- [Written instruction] In full and without alteration, give the listing again.

- [Information provided]

==============================

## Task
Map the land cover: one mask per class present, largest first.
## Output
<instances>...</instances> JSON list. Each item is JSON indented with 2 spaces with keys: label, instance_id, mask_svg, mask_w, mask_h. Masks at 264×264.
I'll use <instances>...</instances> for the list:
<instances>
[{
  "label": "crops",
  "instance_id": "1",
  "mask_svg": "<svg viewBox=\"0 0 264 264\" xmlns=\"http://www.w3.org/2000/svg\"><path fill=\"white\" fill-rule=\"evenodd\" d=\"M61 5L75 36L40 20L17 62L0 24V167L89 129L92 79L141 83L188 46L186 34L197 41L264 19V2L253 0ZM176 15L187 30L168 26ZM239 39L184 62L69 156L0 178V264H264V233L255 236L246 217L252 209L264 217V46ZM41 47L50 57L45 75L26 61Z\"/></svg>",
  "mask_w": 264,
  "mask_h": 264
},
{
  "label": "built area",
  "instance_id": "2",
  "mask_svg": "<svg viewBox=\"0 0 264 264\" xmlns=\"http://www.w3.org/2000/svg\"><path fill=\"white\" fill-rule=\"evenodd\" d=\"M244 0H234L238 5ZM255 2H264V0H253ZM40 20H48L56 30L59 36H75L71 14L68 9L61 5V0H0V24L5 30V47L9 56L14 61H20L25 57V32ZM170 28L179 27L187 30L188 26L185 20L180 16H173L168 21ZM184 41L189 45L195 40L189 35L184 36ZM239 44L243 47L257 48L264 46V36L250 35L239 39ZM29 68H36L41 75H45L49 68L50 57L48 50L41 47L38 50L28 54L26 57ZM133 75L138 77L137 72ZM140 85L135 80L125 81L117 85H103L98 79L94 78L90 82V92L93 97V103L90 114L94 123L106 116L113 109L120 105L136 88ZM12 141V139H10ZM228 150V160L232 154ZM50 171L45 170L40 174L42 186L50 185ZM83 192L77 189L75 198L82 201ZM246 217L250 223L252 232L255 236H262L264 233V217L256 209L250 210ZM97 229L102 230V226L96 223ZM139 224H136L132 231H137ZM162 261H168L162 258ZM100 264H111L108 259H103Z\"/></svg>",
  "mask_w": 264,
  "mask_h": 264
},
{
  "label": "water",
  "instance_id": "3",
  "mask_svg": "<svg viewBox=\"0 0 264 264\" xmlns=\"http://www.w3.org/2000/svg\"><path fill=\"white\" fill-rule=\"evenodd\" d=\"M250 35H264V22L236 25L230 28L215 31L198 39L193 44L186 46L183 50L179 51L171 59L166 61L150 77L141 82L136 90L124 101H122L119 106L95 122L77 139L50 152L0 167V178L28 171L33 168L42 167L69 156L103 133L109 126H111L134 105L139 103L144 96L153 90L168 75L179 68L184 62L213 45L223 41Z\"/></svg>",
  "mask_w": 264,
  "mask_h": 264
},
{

==============================

- [Reply]
## Task
Map the land cover: one mask per class present, largest first.
## Output
<instances>...</instances> JSON list. Each item is JSON indented with 2 spaces with keys: label, instance_id, mask_svg, mask_w, mask_h. Masks at 264×264.
I'll use <instances>...</instances> for the list:
<instances>
[{
  "label": "crops",
  "instance_id": "1",
  "mask_svg": "<svg viewBox=\"0 0 264 264\" xmlns=\"http://www.w3.org/2000/svg\"><path fill=\"white\" fill-rule=\"evenodd\" d=\"M61 5L75 36L40 20L17 62L0 24V167L89 129L92 79L141 83L188 46L186 34L197 41L264 19V2L253 0ZM176 15L187 30L168 26ZM239 39L184 62L69 156L0 178V264H264V233L255 236L246 217L252 209L264 217V46ZM41 47L50 57L45 75L26 61Z\"/></svg>",
  "mask_w": 264,
  "mask_h": 264
},
{
  "label": "built area",
  "instance_id": "2",
  "mask_svg": "<svg viewBox=\"0 0 264 264\" xmlns=\"http://www.w3.org/2000/svg\"><path fill=\"white\" fill-rule=\"evenodd\" d=\"M244 0H234L238 5ZM255 2H264V0H253ZM40 20H48L56 30L59 36H75L71 14L68 9L61 5V0H0V24L5 30V47L9 56L14 61H20L25 57V32ZM170 28L179 27L187 30L188 26L185 20L180 16H173L168 21ZM184 41L189 45L195 40L189 35L184 36ZM239 44L243 47L257 48L264 46V36L250 35L239 39ZM29 68H36L41 75H45L49 68L50 57L48 50L41 47L38 50L28 54L26 57ZM133 75L138 77L137 72ZM140 85L135 80L125 81L117 85H103L98 79L94 78L90 82V92L93 97V103L90 114L94 123L106 116L113 109L120 105L136 88ZM12 141V139H10ZM228 150V160L232 154ZM50 171L45 170L40 174L42 186L50 185ZM83 192L77 189L75 198L82 201ZM246 217L250 223L252 232L255 236H262L264 233V217L256 209L250 210ZM97 229L102 230V226L96 223ZM139 224H136L132 231H137ZM162 261H168L162 258ZM100 264H111L108 259H103Z\"/></svg>",
  "mask_w": 264,
  "mask_h": 264
},
{
  "label": "water",
  "instance_id": "3",
  "mask_svg": "<svg viewBox=\"0 0 264 264\" xmlns=\"http://www.w3.org/2000/svg\"><path fill=\"white\" fill-rule=\"evenodd\" d=\"M250 35H264V22L236 25L230 28L215 31L198 39L193 44L186 46L183 50L179 51L171 59L166 61L150 77L141 82L136 90L124 101H122L119 106L95 122L77 139L50 152L0 167V178L28 171L33 168L42 167L69 156L103 133L109 126H111L134 105L139 103L144 96L153 90L168 75L179 68L184 62L213 45L223 41Z\"/></svg>",
  "mask_w": 264,
  "mask_h": 264
},
{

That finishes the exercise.